Exercise prompt: Transcribe the stretch of the records below from the line containing "scientific name: Passer domesticus" through the line containing "order: Lecanorales", copying each line without change.

Records from a dataset:
========

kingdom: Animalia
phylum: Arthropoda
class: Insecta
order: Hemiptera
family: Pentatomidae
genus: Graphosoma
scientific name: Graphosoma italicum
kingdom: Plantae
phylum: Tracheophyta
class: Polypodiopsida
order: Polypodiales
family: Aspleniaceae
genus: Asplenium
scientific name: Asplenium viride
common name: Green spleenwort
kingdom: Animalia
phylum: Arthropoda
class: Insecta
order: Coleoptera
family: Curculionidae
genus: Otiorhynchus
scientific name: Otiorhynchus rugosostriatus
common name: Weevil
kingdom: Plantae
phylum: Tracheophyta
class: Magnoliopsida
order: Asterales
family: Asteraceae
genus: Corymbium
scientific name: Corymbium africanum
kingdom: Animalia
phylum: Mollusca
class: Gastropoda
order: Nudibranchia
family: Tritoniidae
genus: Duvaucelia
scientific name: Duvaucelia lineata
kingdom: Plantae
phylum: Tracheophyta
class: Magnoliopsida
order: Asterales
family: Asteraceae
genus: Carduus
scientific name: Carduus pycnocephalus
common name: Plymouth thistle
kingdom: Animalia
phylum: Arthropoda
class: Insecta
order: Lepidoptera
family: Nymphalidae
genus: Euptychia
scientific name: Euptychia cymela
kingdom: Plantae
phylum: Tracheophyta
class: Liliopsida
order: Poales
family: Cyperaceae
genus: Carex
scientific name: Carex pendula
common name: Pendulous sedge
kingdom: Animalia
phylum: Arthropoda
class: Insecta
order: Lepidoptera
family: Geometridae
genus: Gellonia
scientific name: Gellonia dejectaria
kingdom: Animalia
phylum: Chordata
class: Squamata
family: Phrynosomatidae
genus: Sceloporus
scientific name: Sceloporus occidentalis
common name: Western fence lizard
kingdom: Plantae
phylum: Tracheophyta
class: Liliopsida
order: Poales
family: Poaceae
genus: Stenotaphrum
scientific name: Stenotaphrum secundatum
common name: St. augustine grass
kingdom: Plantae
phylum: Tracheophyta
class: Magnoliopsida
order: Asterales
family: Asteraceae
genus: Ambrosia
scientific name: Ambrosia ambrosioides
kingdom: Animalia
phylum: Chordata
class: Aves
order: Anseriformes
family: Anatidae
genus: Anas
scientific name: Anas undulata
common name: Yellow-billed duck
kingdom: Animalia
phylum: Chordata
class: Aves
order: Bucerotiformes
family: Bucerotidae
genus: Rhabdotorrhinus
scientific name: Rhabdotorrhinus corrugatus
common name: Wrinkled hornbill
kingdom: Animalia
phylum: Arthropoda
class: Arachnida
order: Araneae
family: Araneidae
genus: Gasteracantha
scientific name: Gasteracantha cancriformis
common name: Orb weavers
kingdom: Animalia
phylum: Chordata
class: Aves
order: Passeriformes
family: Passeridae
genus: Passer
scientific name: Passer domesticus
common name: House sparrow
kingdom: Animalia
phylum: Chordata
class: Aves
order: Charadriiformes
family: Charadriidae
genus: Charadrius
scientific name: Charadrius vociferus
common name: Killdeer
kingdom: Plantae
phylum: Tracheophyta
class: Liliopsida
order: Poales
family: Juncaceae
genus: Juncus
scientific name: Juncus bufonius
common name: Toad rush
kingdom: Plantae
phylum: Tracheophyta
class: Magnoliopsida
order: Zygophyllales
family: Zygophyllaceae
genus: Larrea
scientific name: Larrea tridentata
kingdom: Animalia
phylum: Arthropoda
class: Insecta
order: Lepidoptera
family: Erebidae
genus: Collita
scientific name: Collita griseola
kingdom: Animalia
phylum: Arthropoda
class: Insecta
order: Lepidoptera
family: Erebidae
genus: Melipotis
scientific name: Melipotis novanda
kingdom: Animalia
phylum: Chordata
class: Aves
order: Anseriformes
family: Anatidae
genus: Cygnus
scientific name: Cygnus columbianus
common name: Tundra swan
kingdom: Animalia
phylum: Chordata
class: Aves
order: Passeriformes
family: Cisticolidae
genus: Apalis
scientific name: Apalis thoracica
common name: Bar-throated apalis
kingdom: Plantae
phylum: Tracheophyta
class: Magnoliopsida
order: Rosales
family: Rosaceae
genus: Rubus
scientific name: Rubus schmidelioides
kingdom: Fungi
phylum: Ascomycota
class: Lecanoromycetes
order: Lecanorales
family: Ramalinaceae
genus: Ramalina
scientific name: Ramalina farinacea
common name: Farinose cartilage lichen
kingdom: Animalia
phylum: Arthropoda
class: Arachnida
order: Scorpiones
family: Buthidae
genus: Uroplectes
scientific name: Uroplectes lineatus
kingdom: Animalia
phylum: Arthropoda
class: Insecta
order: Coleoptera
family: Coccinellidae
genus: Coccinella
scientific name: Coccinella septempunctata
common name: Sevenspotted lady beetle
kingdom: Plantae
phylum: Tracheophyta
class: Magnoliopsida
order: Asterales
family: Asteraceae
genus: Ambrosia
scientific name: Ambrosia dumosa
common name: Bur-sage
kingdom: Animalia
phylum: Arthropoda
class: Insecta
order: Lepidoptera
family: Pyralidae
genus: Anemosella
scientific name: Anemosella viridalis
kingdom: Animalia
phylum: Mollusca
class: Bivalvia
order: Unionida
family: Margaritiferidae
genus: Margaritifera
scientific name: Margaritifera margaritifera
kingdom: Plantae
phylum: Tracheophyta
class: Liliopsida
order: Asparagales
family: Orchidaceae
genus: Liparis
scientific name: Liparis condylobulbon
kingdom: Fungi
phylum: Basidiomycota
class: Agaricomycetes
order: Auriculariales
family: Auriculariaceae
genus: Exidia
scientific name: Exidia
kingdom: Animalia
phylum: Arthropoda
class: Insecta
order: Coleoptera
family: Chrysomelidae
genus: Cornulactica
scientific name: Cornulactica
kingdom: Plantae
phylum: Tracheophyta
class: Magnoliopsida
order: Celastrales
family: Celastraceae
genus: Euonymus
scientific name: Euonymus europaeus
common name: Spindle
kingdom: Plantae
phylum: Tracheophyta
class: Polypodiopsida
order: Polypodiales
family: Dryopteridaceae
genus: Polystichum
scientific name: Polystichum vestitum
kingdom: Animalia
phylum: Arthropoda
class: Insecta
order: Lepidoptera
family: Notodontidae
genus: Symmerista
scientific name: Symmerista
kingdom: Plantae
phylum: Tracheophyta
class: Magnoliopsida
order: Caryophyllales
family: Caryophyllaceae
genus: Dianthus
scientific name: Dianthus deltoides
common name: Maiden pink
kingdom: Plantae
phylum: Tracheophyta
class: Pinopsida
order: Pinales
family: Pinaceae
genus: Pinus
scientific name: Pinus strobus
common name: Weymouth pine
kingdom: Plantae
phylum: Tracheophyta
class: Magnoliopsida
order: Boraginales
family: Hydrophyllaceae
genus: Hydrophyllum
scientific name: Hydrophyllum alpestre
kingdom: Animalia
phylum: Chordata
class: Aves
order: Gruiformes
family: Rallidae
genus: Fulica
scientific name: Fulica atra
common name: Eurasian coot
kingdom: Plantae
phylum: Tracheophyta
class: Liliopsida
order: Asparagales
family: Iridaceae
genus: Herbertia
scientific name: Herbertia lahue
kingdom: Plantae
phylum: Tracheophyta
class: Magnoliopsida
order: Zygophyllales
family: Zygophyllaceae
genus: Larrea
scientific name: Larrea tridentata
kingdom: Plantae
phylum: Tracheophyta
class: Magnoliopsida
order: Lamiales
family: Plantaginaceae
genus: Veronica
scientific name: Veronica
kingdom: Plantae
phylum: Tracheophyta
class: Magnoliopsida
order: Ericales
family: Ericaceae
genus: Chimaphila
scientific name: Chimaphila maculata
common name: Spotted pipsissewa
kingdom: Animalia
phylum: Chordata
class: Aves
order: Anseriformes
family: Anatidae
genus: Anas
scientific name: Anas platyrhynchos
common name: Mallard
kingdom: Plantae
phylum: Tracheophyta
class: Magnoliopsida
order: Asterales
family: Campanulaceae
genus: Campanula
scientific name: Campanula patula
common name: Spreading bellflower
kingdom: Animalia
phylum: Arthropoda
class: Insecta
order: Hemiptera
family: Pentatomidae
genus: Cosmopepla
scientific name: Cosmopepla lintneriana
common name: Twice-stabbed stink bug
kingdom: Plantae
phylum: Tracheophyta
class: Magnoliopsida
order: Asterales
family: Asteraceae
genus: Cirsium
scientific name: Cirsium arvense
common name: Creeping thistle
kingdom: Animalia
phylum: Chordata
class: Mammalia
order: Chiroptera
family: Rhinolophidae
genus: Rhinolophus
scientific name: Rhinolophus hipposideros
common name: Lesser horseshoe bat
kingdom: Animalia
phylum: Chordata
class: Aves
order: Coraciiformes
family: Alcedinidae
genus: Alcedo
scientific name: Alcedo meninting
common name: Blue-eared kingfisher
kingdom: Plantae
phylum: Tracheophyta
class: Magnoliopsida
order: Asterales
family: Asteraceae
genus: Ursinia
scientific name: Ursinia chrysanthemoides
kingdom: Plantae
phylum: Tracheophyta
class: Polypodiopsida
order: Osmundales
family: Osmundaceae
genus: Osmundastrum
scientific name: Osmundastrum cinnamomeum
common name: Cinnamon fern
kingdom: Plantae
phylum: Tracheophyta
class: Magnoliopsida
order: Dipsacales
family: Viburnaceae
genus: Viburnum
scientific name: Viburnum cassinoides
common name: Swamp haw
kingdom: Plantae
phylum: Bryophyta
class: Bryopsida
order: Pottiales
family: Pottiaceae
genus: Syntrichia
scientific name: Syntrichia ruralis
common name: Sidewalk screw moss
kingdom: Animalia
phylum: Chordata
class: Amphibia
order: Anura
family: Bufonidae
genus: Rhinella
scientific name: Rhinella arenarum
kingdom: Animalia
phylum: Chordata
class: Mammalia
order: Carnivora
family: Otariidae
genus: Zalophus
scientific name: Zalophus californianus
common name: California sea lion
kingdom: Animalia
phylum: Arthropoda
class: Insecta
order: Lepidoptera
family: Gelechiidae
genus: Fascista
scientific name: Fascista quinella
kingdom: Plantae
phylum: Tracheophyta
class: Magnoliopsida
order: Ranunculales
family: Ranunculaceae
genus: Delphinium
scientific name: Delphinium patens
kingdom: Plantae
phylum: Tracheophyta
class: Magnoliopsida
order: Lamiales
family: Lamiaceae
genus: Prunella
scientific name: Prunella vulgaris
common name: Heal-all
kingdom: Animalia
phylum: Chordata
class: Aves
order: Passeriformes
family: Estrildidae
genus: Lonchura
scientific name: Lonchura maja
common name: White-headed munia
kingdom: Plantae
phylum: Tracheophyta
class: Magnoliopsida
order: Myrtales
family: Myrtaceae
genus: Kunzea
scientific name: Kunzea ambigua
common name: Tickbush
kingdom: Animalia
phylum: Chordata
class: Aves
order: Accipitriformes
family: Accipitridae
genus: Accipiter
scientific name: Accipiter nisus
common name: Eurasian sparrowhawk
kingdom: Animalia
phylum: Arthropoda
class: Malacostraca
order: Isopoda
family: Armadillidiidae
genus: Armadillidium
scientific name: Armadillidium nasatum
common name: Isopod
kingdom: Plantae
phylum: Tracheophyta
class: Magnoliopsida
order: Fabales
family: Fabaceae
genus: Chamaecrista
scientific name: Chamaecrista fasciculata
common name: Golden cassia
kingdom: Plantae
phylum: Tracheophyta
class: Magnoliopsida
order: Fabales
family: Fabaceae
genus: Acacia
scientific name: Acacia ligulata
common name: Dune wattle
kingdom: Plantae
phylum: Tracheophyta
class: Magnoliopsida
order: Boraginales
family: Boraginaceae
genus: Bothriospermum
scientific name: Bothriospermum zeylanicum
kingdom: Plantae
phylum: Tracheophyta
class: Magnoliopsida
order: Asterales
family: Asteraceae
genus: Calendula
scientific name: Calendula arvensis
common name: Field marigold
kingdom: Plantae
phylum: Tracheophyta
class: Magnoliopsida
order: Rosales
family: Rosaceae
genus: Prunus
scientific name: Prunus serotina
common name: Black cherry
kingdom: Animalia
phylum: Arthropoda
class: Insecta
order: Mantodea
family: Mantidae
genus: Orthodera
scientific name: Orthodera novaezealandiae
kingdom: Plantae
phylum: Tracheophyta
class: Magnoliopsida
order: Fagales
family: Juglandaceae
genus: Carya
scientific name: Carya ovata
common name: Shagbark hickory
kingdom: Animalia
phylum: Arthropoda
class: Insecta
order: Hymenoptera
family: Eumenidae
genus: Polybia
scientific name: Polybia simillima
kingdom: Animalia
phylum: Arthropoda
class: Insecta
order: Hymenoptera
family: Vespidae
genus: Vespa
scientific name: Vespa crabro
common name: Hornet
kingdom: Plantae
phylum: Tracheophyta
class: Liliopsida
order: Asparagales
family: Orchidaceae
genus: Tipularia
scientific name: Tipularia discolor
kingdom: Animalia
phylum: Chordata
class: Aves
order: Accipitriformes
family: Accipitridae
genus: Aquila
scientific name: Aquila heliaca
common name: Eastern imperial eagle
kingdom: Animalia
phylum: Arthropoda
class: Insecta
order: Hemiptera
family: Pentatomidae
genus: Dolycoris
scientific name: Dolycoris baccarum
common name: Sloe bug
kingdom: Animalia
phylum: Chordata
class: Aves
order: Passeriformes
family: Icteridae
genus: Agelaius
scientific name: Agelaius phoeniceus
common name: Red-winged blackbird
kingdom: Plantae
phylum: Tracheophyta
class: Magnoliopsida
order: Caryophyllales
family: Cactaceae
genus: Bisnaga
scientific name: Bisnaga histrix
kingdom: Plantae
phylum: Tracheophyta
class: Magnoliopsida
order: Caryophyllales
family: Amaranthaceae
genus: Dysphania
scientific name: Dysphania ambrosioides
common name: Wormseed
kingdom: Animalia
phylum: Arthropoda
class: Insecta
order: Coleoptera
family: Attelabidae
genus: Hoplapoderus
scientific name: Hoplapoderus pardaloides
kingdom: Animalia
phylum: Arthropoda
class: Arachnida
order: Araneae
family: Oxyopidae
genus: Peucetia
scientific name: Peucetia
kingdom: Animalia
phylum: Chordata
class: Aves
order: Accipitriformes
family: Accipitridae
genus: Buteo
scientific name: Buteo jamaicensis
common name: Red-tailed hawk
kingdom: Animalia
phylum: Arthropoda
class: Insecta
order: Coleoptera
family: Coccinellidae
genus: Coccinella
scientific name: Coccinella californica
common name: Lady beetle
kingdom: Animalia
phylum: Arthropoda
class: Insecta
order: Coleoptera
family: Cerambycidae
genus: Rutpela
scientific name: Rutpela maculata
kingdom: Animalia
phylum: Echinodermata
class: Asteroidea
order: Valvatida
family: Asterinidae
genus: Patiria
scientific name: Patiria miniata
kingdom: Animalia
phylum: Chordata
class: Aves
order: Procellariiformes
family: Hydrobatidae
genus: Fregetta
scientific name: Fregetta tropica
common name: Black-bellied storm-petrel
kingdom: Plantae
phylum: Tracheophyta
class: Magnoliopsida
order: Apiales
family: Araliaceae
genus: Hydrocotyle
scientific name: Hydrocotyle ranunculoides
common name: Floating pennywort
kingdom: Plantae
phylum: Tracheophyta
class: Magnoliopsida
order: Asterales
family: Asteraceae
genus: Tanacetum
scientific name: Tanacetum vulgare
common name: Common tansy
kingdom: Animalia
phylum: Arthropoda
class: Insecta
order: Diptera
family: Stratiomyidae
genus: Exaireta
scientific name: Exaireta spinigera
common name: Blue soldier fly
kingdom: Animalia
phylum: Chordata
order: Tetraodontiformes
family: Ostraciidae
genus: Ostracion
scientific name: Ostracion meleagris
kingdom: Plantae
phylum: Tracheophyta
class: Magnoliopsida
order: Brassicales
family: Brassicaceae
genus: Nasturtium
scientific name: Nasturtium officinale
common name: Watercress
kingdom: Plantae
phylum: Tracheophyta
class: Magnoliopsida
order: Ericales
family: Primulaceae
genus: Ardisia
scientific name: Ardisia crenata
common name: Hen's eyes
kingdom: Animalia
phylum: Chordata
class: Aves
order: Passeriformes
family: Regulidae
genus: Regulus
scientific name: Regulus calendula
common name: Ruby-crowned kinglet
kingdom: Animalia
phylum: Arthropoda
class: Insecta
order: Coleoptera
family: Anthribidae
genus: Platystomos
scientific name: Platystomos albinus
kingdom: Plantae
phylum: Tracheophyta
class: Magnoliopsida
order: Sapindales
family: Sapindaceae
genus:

========

Written response:
scientific name: Passer domesticus
common name: House sparrow
kingdom: Animalia
phylum: Chordata
class: Aves
order: Charadriiformes
family: Charadriidae
genus: Charadrius
scientific name: Charadrius vociferus
common name: Killdeer
kingdom: Plantae
phylum: Tracheophyta
class: Liliopsida
order: Poales
family: Juncaceae
genus: Juncus
scientific name: Juncus bufonius
common name: Toad rush
kingdom: Plantae
phylum: Tracheophyta
class: Magnoliopsida
order: Zygophyllales
family: Zygophyllaceae
genus: Larrea
scientific name: Larrea tridentata
kingdom: Animalia
phylum: Arthropoda
class: Insecta
order: Lepidoptera
family: Erebidae
genus: Collita
scientific name: Collita griseola
kingdom: Animalia
phylum: Arthropoda
class: Insecta
order: Lepidoptera
family: Erebidae
genus: Melipotis
scientific name: Melipotis novanda
kingdom: Animalia
phylum: Chordata
class: Aves
order: Anseriformes
family: Anatidae
genus: Cygnus
scientific name: Cygnus columbianus
common name: Tundra swan
kingdom: Animalia
phylum: Chordata
class: Aves
order: Passeriformes
family: Cisticolidae
genus: Apalis
scientific name: Apalis thoracica
common name: Bar-throated apalis
kingdom: Plantae
phylum: Tracheophyta
class: Magnoliopsida
order: Rosales
family: Rosaceae
genus: Rubus
scientific name: Rubus schmidelioides
kingdom: Fungi
phylum: Ascomycota
class: Lecanoromycetes
order: Lecanorales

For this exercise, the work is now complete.